BEGIN Data

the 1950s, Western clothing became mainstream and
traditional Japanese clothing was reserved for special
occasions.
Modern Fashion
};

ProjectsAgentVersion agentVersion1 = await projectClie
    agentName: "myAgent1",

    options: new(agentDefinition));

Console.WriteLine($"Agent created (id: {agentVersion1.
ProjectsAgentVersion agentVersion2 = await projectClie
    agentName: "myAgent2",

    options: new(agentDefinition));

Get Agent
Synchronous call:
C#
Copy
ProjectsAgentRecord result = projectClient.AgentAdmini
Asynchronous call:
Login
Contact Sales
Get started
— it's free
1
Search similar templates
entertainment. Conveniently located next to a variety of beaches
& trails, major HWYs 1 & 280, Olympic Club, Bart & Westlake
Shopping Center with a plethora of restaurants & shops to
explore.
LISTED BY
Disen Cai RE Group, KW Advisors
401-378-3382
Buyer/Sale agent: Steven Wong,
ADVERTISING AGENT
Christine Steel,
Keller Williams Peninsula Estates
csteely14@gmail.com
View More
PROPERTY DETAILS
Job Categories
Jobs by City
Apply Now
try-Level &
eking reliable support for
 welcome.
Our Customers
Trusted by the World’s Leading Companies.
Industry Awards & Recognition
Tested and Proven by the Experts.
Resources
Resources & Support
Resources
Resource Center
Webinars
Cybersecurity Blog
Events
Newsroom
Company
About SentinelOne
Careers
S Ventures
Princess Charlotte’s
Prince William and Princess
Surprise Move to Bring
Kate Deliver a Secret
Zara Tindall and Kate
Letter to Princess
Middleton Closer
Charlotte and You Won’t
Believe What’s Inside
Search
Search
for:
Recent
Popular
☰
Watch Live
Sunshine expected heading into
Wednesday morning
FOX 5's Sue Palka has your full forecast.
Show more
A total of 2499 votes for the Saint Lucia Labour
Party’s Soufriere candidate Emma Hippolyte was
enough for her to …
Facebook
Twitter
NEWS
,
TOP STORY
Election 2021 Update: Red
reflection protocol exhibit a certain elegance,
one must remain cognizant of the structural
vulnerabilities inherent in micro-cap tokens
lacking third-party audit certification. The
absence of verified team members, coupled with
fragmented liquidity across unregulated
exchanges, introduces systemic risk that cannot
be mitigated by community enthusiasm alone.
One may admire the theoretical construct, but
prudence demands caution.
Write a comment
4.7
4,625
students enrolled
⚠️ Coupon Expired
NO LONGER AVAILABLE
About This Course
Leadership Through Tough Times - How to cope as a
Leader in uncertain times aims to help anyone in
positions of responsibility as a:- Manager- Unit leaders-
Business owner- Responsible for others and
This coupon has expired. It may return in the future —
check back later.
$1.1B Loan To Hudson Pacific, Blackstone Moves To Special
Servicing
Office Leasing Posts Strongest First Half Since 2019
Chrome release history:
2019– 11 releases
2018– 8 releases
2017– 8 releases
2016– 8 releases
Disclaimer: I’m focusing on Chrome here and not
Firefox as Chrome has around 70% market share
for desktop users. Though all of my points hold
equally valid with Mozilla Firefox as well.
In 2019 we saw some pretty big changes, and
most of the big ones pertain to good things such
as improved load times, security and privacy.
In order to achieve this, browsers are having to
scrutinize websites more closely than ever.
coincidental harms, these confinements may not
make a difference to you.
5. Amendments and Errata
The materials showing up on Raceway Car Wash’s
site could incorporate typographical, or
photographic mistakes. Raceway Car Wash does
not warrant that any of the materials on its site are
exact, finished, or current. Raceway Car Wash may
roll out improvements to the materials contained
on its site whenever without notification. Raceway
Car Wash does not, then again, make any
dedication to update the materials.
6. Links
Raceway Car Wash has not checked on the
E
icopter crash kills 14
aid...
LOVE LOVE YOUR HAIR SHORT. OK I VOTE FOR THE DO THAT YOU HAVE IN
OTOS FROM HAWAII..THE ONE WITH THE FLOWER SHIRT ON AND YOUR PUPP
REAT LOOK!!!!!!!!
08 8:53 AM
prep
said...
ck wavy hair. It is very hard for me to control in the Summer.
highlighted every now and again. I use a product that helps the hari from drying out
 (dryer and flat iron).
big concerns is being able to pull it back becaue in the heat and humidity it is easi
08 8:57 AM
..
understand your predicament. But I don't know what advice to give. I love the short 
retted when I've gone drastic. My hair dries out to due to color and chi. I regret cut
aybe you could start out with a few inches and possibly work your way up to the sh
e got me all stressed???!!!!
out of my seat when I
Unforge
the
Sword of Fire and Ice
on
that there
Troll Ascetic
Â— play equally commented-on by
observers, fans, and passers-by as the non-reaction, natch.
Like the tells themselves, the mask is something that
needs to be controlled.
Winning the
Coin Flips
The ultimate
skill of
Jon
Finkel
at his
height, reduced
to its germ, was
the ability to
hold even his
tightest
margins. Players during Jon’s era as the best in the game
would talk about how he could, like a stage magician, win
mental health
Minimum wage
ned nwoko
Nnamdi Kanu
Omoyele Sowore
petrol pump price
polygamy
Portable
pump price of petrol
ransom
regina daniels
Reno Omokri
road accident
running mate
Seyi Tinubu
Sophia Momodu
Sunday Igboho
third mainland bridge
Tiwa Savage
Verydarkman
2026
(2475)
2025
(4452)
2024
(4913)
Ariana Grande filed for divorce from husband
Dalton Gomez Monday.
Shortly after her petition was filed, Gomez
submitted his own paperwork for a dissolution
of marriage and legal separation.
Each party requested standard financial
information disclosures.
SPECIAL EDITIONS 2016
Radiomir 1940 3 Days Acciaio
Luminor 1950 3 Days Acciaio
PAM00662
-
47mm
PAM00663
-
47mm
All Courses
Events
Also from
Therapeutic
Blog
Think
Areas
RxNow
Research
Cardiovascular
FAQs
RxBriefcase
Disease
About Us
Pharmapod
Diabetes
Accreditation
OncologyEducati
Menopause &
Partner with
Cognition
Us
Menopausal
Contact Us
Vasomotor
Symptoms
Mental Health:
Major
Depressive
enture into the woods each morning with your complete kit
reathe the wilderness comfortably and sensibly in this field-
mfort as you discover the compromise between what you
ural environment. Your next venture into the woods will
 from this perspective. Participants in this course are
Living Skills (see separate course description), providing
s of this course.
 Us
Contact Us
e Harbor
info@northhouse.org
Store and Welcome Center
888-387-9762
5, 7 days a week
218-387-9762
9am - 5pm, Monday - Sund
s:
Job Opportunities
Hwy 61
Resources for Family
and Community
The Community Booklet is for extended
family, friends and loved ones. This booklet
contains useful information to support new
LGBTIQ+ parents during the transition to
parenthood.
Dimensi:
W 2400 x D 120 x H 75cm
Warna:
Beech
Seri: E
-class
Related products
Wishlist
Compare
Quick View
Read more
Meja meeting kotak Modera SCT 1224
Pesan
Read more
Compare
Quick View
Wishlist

END Data

Locate each line in the material above that contains the string "Gomez", and copy those lines out in full.

> [Solution to the exercise]:
Dalton Gomez Monday.
Shortly after her petition was filed, Gomez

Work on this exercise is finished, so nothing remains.